Sometimes even the best laid plans fall through, and a business in Virginia decides it is in its best interests to file for bankruptcy. There are three kinds of bankruptcies applicable to businesses: Chapter 7, Chapter 11 or Chapter 13. What type of bankruptcy is appropriate depends on how the business is formed.

Chapter 7 bankruptcy is often chosen when a business believes that restructuring the business is not possible or if the business lacks any substantial assets. It is also known as a liquidation bankruptcy. The court will appoint a trustee who will take back the business’s assets to pay back the business’s creditors. Once this happens, if the business is a sole proprietorship, its debts are then discharged. If the business is a partnership or a corporation, then its debts cannot be extinguished through a Chapter 7 bankruptcy. In either case, if a business files for Chapter 7 bankruptcy, it essentially means that the business is closed for good. Chapter 7 bankruptcy is an option for sole proprietorships, partnerships and corporations.

If a business believes it could continue its operations into the future, then it may choose Chapter 11 bankruptcy. In such a bankruptcy, a reorganization plan will be developed that allows the business to continue running. Like a Chapter 7 bankruptcy, in a Chapter 11 bankruptcy a trustee will be appointed by the court — it could even be the business itself. The trustee will handle the reorganization. A plan will be filed with the court that will describe how the business intends to pay back its creditors. The creditors are given the opportunity to vote on the reorganization plan. These plans can take as long as two decades to complete. Even the confirmation of a plan can take as long as 12 months. Chapter 11 bankruptcy is an option for sole proprietorships, partnerships and corporations.
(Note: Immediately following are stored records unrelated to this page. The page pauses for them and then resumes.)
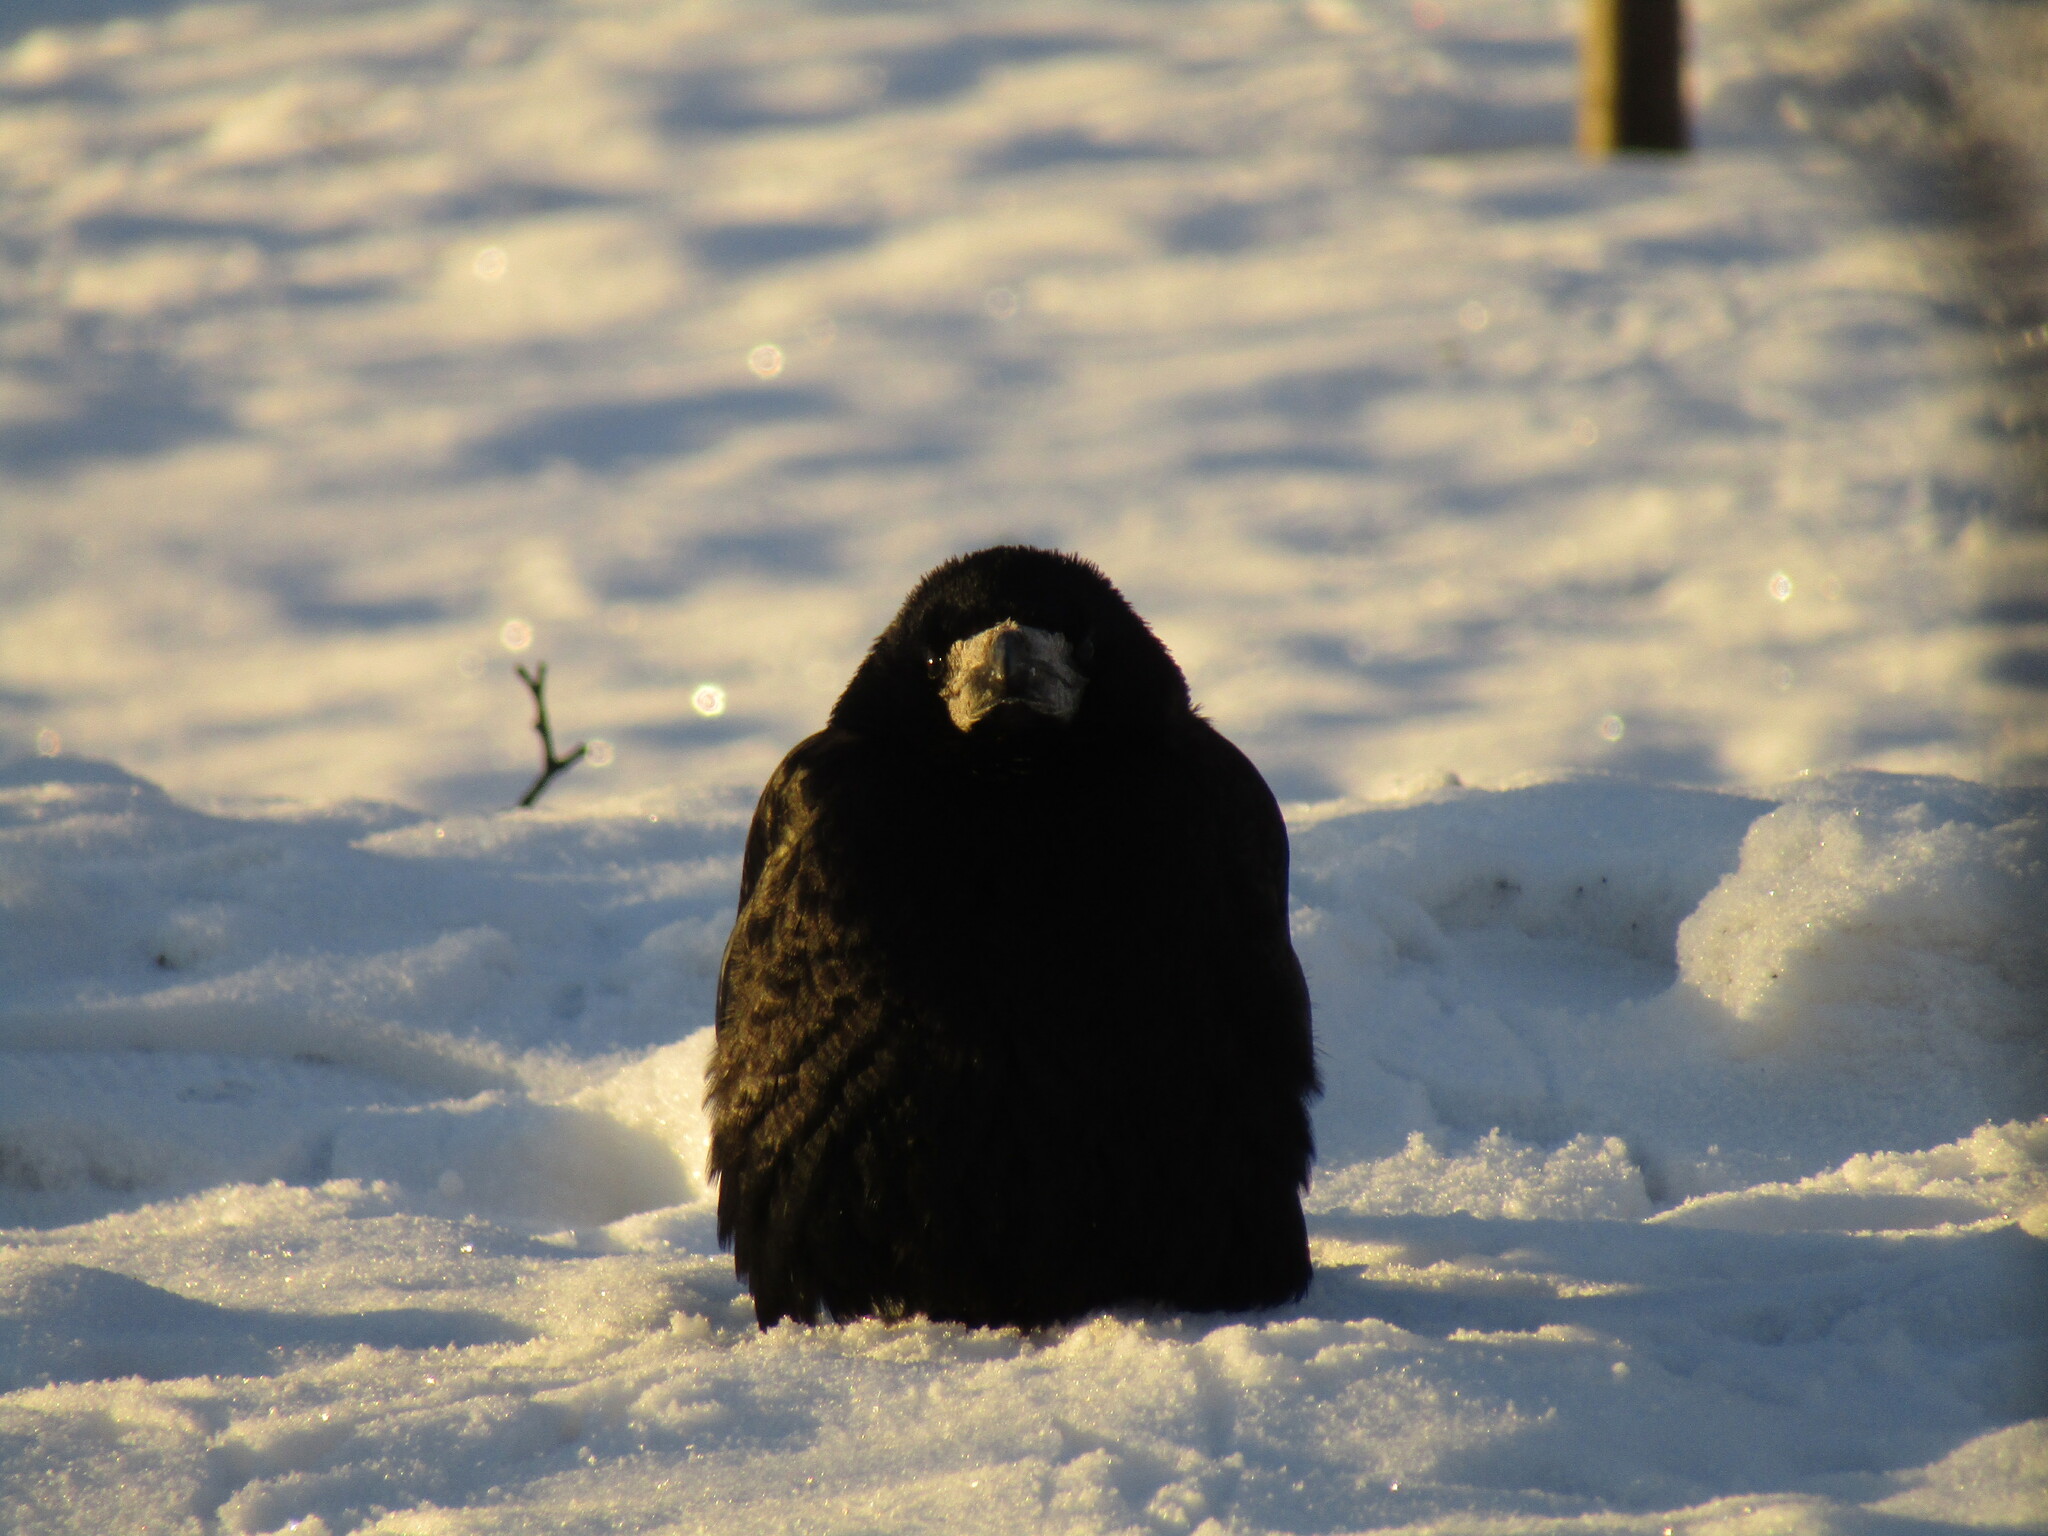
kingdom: Animalia
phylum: Chordata
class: Aves
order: Passeriformes
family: Corvidae
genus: Corvus
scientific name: Corvus frugilegus
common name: Rook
Sole proprietorships alone also have the option to file for Chapter 13 bankruptcy. In such a bankruptcy, a repayment plan is arranged that includes information on how the business owner will pay back his or her debts. This plan is then filed with the court. If a business owner’s personal property is commingled with their personal property, then a Chapter 13 filing can help protect the business owner’s personal assets, such as their home.

In the end, determining what type of bankruptcy to file for is a complex decision. Fortunately, business law and bankruptcy attorneys are on hand to help advise business owners about their options so they can make appropriate choices.